+++ TEXT +++

Ed Marshall · August 19th, 2013

It’s been said that it’s impossible to go through the day without a rationalism or two … or three. In PR, the same can be said for the euphemism. Without them, companies might be forced to speak more directly about some rather uncomfortable situations. Layoffs? No, rightsizing. Or, “the opportunity to start your new job search immediately.” Seriously.

Fracking-SignThe thought occurred as I read through a few stories covering Shell’s recent disappointing quarterly earnings announcement. The company largely blamed the earnings miss on poor performance in their US oil shale holdings. In short, the drilling wasn’t turning out the expected amount of crude. In fact, the prospects for production from shale are so poor that the company is backtracking on previous predictions of prodigious output to come in those same shale plays. But that’s not how they put it.

In a master use of euphemism that will surely be noticed by others in corporate communications, the previously stated production target of 4 million barrels per day was “retired.” They didn’t give up on the goal. They didn’t say they made a mistake in calculating the original target. Nope, they simply “retired” it.

Brilliant.

In fact, given the underlying cost structure issues apparently beginning to play out in the shale oil sector, it might behoove the other oil majors who have invested in these fields to keep the thesaurus handy.

Conventional wisdom: real and manufactured

Ed Marshall · June 28th, 2013

Even as winds of change sweep through the media landscape, it remains a truth that the first audience for any pitch is the reporter. Without a compelling pitch that resonates with the reporter, your story will not get written and therefore will not influence the end-reader audience.

+++ ROWS +++

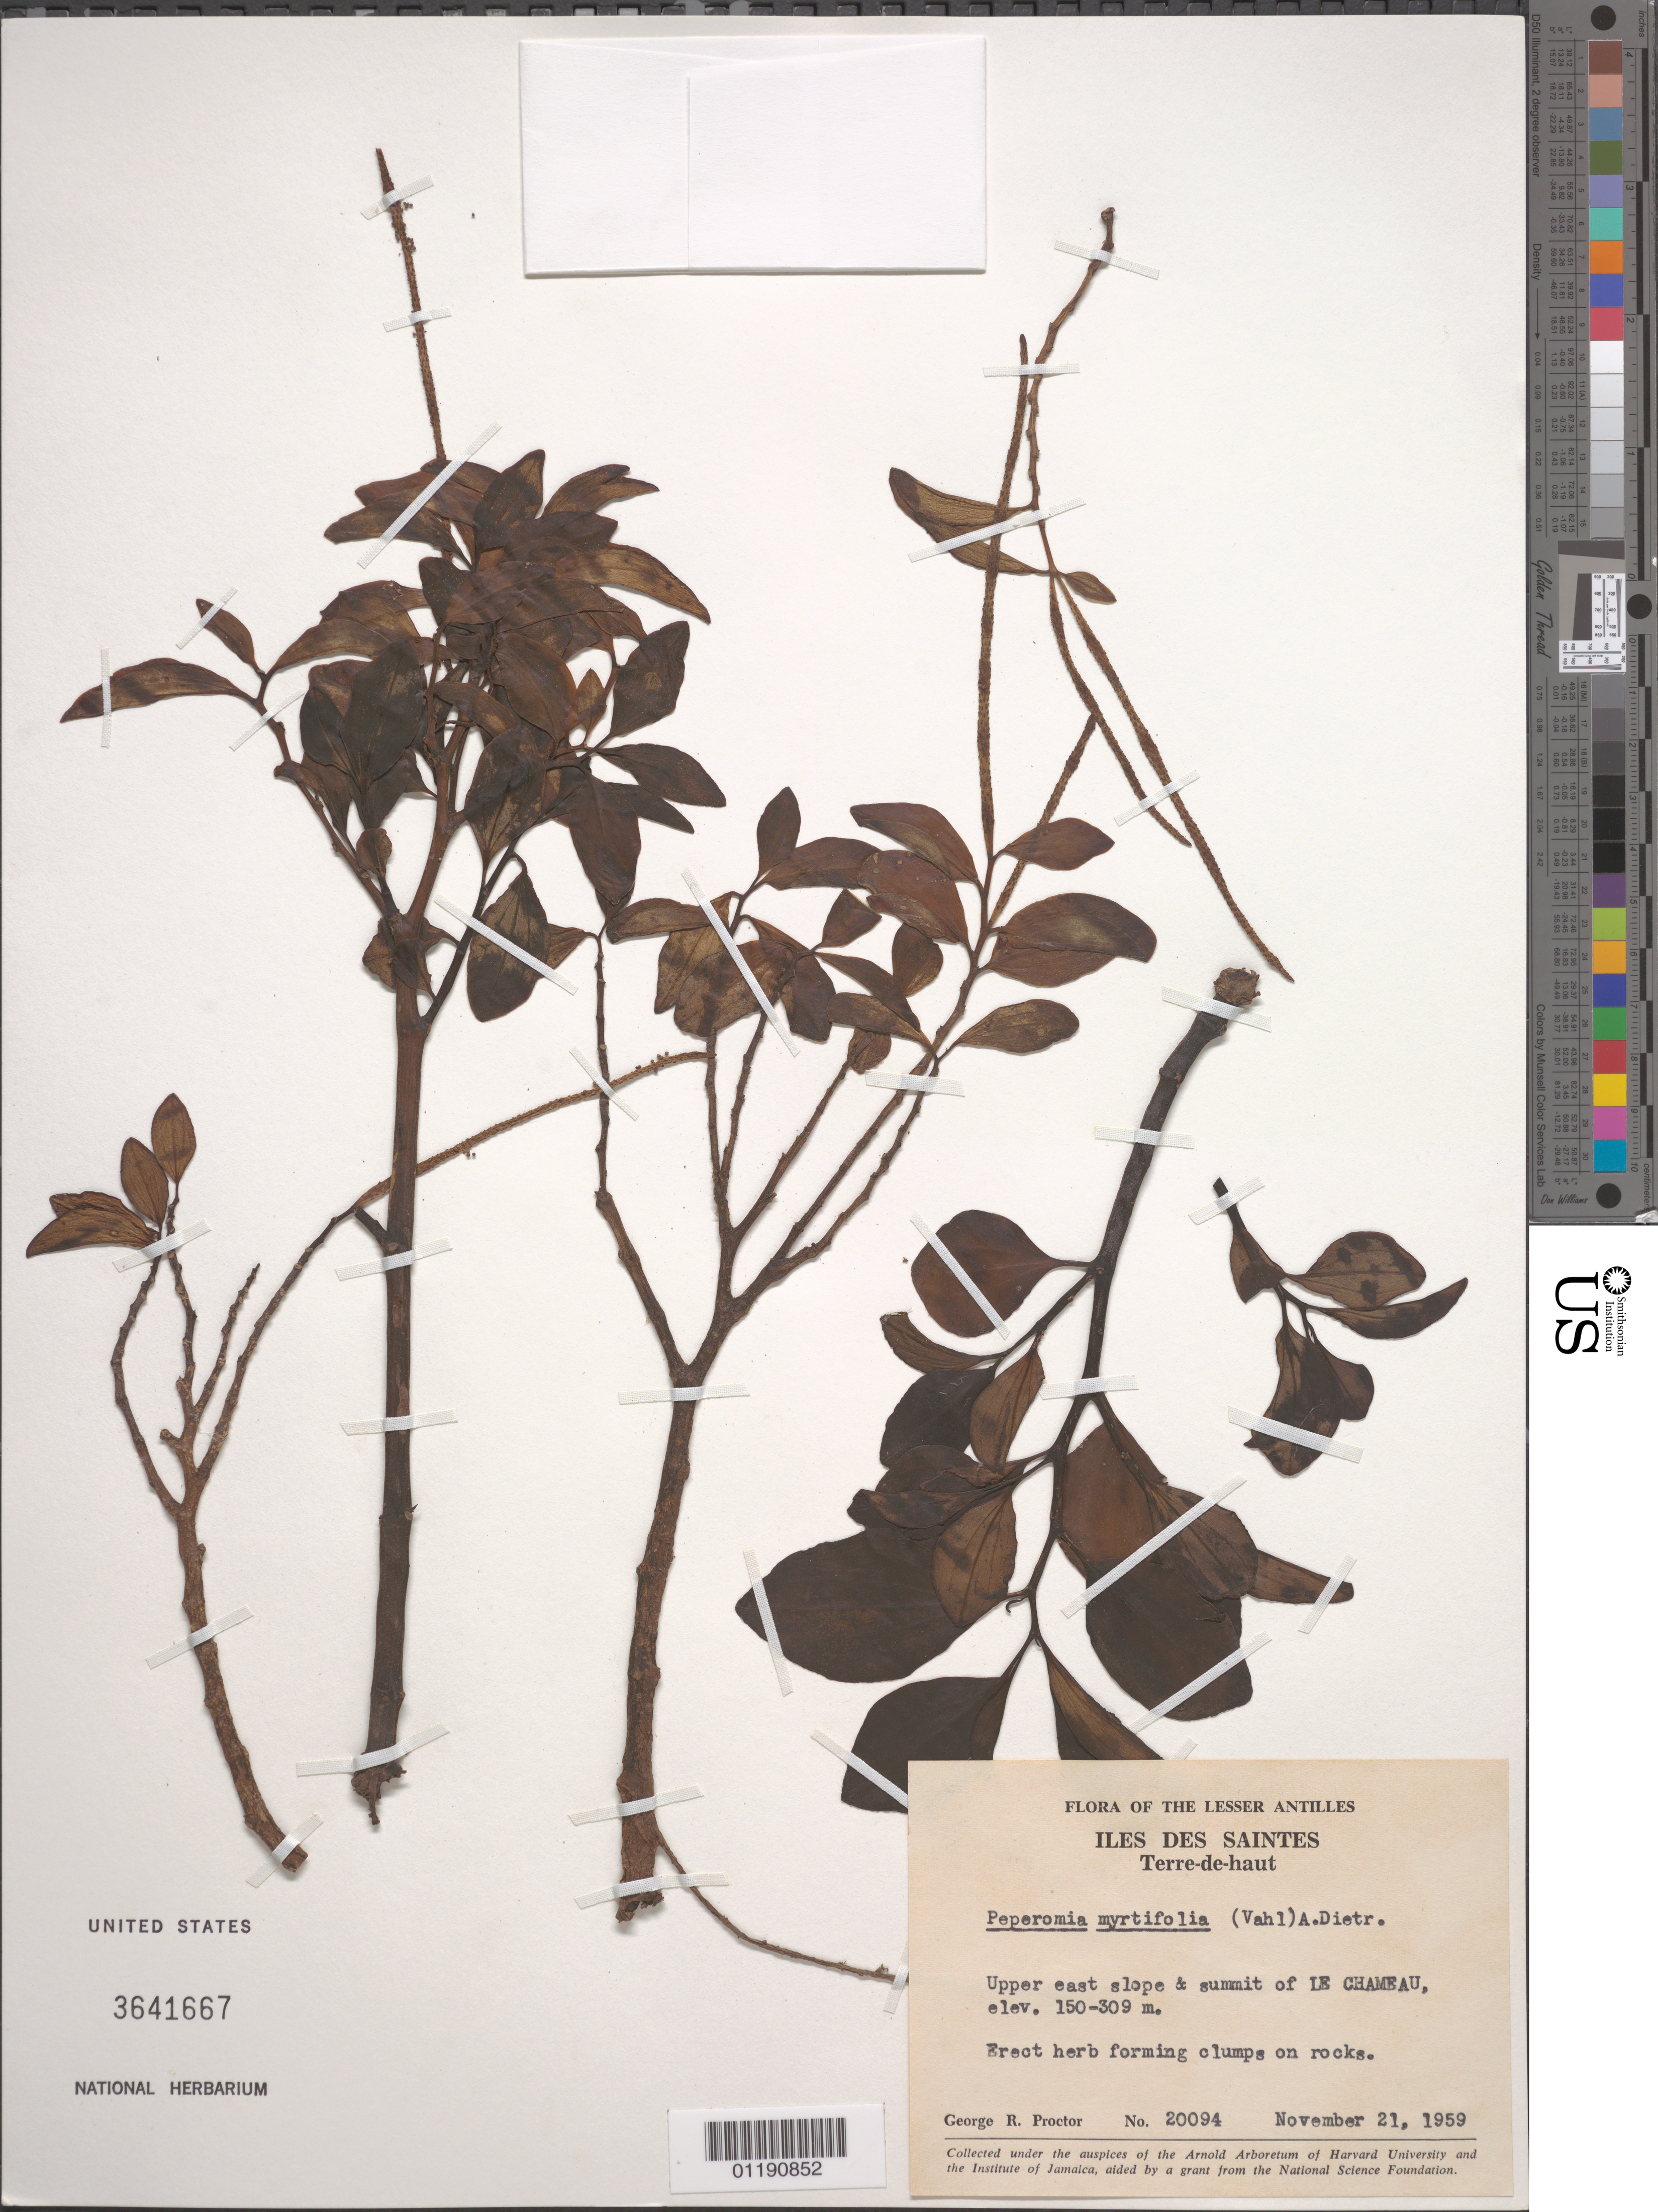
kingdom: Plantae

+++
+++ ROWS +++

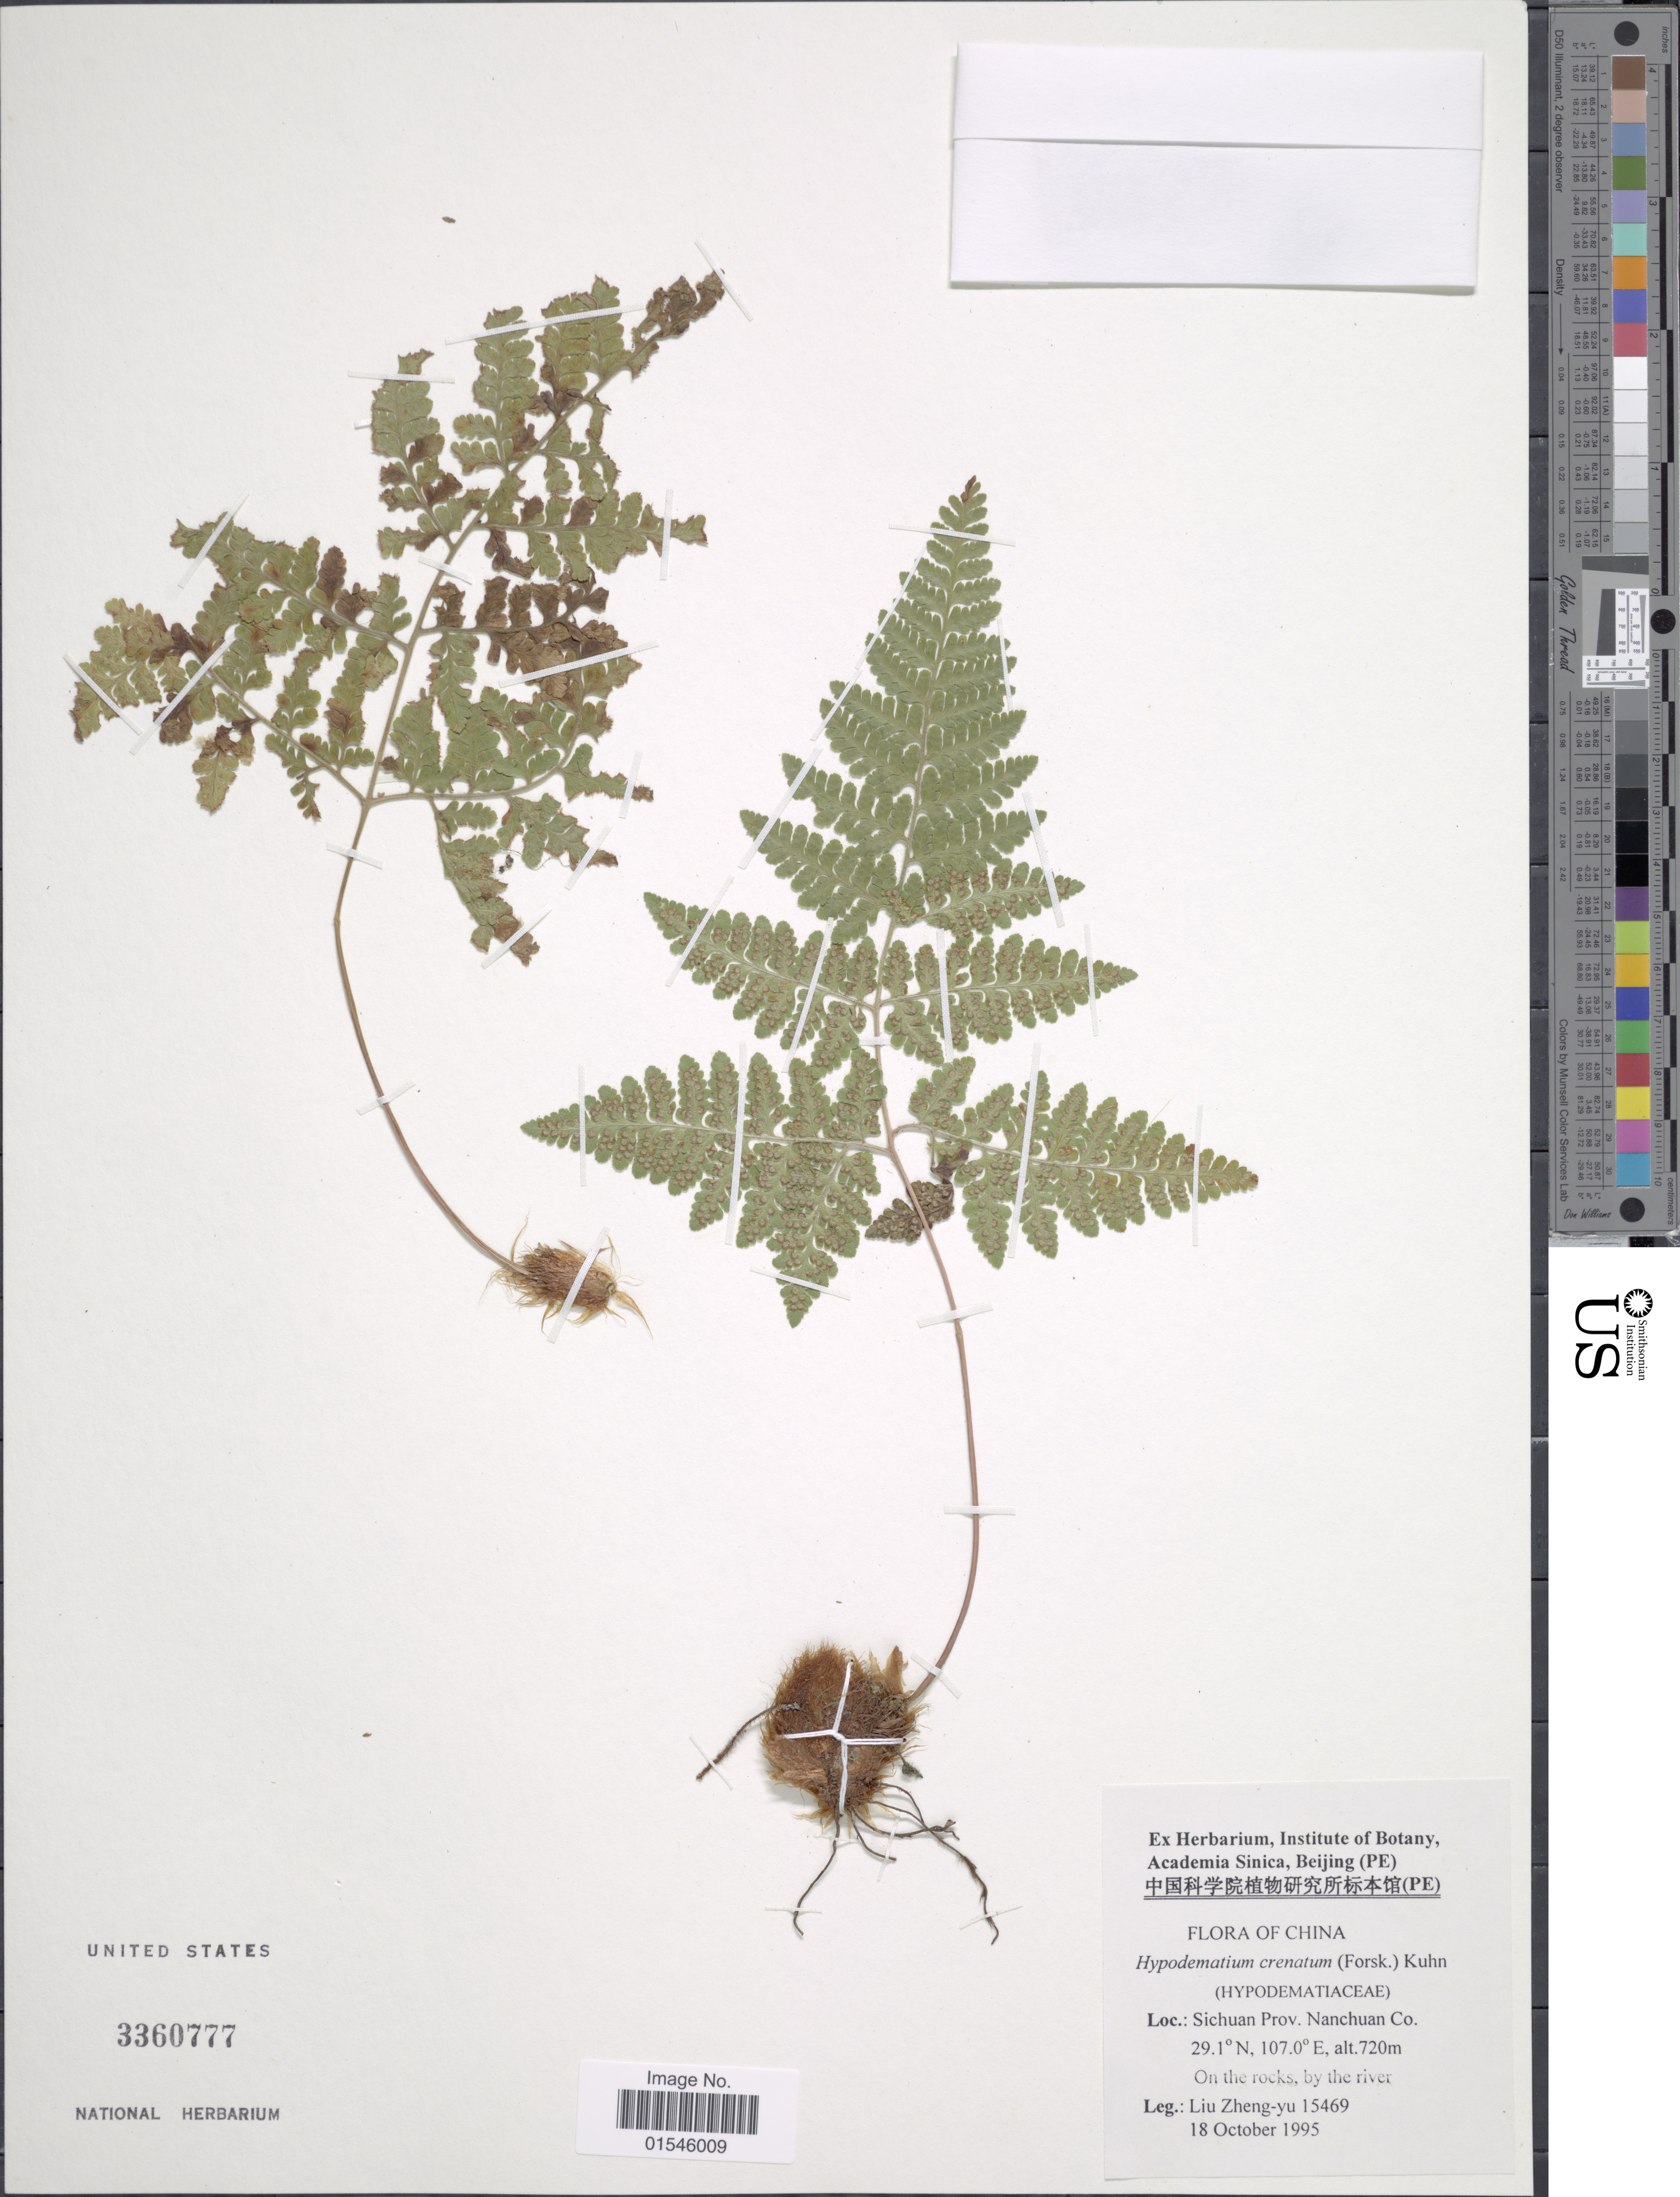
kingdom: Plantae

+++

PROBLEMS AND TASKS:
**a.** Return the passage of the euphemism post from "In a master" up to and including "the thesaurus handy.", copied word for word.
**b.** In the euphemism post, what previously stated production target did Shell describe as "retired"?

THE SOLUTIONS:
**a.**
In a master use of euphemism that will surely be noticed by others in corporate communications, the previously stated production target of 4 million barrels per day was “retired.” They didn’t give up on the goal. They didn’t say they made a mistake in calculating the original target. Nope, they simply “retired” it.

Brilliant.

In fact, given the underlying cost structure issues apparently beginning to play out in the shale oil sector, it might behoove the other oil majors who have invested in these fields to keep the thesaurus handy.

**b.** 4 million barrels per day